▸ Extrait du document
Cirage social-libéral (Crédits : René Le Honzec/Contrepoints.org, licence Creative Commons)Le premier secrétaire du Parti socialiste a ceci en commun avec le Secrétaire général de l’ONU qu’il dirige une assemblée d’individualités animées par leur seul intérêt et qui ont la particularité de ne pas se faire confiance, ni de s’aimer beaucoup. L’un comme l’autre passent leur temps et épuisent leur énergie à définir des compromis timides, des synthèses fades que personne ne respecte sincèrement, mais qui permettent de faire taire les armes quelques jours, voire quelques semaines.

François Hollande excellait dans cette fonction. Jean-Christophe Cambadélis s’y essaie maintenant. Et il se retrouve au milieu de ce qui ressemble à un conflit virulent, fait d’assauts continus et de tirs tous azimuts. Soucieux de calmer les esprits, il déclarait récemment dans la presse, que le « social-libéralisme ne fait pas partie (du) vocabulaire » du PS. En 2012, déjà, Michel Sapin voulait qu’on le qualifie de « social-démocrate » et non de « social-libéral ». Début 2014, le Président de la République lui-même avait expliqué qu’il n’est « pas gagné par le libéralisme », ajoutant qu’avec sa politique « c’est tout le contraire puisque c’est l’État qui prend l’initiative ».

▸ Données extraites
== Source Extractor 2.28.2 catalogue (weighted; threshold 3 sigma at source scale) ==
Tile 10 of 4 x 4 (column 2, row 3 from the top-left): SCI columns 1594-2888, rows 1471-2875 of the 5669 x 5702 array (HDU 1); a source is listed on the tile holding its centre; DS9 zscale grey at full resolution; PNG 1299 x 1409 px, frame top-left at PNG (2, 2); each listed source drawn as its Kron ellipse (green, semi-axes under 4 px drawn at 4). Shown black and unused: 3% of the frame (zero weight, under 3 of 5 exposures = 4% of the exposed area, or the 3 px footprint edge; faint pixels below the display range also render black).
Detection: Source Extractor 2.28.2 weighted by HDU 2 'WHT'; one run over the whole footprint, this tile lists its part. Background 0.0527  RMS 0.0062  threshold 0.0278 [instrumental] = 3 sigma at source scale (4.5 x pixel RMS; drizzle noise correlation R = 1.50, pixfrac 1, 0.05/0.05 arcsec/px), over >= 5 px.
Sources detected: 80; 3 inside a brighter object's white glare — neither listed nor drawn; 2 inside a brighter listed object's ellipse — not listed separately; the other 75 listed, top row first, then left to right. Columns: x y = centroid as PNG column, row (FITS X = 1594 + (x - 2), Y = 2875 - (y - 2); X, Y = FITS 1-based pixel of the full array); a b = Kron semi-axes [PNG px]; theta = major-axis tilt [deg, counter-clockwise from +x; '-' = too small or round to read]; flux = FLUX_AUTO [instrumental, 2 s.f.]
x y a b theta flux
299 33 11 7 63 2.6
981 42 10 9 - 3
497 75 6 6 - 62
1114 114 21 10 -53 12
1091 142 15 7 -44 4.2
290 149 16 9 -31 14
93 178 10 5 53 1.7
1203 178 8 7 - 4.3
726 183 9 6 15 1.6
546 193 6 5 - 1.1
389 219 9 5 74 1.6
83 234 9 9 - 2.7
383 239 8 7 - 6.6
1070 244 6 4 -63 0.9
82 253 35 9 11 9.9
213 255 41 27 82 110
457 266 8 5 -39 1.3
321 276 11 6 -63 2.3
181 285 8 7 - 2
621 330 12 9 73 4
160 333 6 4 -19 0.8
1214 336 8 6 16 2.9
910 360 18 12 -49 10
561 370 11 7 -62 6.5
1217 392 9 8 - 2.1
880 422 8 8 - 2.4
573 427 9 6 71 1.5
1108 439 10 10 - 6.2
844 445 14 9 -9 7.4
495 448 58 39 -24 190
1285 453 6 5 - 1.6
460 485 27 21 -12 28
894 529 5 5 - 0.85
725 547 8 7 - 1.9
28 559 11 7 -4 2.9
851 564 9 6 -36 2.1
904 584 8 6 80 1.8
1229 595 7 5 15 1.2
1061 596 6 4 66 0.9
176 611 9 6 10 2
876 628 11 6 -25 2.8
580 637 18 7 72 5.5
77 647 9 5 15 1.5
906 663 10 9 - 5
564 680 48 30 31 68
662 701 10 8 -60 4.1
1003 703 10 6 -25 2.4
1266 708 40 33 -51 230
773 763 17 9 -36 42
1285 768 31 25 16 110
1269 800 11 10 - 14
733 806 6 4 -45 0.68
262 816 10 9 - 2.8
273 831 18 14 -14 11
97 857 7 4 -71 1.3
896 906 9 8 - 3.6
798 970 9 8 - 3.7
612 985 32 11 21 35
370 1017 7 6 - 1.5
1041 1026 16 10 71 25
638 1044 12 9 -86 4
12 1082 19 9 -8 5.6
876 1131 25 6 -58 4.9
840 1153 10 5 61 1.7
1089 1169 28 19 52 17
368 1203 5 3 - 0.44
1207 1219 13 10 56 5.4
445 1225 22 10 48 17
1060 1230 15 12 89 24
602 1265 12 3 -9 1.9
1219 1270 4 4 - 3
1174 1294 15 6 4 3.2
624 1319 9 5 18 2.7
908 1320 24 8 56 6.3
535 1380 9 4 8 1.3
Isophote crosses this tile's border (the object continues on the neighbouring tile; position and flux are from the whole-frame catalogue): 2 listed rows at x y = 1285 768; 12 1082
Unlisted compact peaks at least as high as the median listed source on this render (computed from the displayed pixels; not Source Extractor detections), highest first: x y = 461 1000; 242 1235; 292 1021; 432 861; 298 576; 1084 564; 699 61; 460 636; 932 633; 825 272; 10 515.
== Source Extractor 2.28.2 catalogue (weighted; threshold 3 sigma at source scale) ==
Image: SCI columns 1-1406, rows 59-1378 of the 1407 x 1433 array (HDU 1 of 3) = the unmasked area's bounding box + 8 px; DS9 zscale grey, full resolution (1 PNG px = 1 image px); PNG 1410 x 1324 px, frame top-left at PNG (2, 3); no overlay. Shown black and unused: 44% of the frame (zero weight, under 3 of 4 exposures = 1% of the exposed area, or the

▸ Consigne
D'après l'extrait sur le social-libéralisme, comment Michel Sapin souhaitait-il être qualifié en 2012 ?

▸ Réponse attendue
De « social-démocrate », et non de « social-libéral ».